"No, no, and no," she told him, bending round the stack to see his face, her hands still holding it at either side as children stand and dodge when they are playing hide-and-seek. He shot out a hand to her, but she evaded it and was off to where more bundles lay upon the stubble, and not for some time did he get another chance to speak to her. Without a word said they tacitly agreed to play this game of only meeting, hands and eyes, now and again as though by chance, she sheltering behind the oats, feeling his passion of worship, even so, as much as she could face under watching eyes. Like children they played at this game which had grown up without a word, both recognising it, and both the happier for the frail barriers and the secret exchanged by stealth before the others. At lunch, eaten on the grassy slope of the next field, he did not even sit next her, but both had to watch over themselves that they did not yield too often to the temptation of a glance that would have told as much to an onlooker as to each other.

The afternoon somehow lacked the first ecstasy of the morning, the labour suddenly became harder to unaccustomed muscles, and the girls lay in the shadows of the stooks and idled. They had time to talk among themselves while Ishmael and John-James worked on at the far end of the field. Blanche thought it rather silly and tiresome of Ishmael to keep on at it; surely he could leave that clumsy brother of his—for the first time the realisation that John-James actually was whole brother to Ishmael flashed into her mind—and wander away somewhere with her! What was the good of being the owner and master if he could not get some one else to do the work when it became a bore? So Blanche inwardly; and Ishmael, to whom it would never have occurred to begin work on a field and leave it half-done, went on steadily—stooping, gathering, binding; she could see the perpetual crouch of his figure, hardly ever straightening itself, down there against a background of green hedge and sullen grey sea.

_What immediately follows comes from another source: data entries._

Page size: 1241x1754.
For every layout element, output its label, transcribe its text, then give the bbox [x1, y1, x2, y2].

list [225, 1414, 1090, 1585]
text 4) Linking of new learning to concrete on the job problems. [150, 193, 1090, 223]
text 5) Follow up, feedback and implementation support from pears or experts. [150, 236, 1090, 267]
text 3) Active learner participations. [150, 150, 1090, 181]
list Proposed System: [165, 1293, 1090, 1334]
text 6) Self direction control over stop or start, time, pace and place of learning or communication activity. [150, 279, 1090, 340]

Blanche leant up alongside her stook and Vassie sat watching her, while Judy, who had seen a wistful look on Phoebe's baby face, drew her into such superficial personal talk as she could best compass.

"When do you go back to London?" was Vassie's abrupt and not very happy opening.

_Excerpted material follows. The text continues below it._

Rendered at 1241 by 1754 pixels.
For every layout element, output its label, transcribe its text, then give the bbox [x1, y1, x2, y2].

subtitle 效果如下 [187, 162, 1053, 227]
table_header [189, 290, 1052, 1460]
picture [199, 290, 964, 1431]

"Why, I don't know … it all depends," answered Blanche, her beautiful low voice sounding very rich after Vassie's hard tones. "You've never been to London, have you, Vassie? I may call you Vassie, mayn't I?"

"I've never been further than Plymouth."

"You must come to London some day with me," said Blanche. She had no intention of spending all her days at Cloom, and she wished to win over this sulky beauty to her side. Vassie looked doubtfully at her, but began to thaw. London … it meant all of hope and the future to Vassie.

"I would dearly love to," she said. "I suppose you know it very well, like I know Penzance. I don't go even to Plymouth very often, and of course it's not London. The people are rather common. I daresay there's all sorts in London, but I suppose you know a lot of families up there?"

"A good many," said Blanche casually. She was pleased at the signs of a thaw; she was one of those women who are as eager to stand well with their own sex as with men and take as much care to ensure it.

"You would do well in London, Vassie," she went on, fixing her eyes on the girl after a habit she had, and which always gave the impression that she was talking to the only person on earth who really interested her; "you are very beautiful, you know."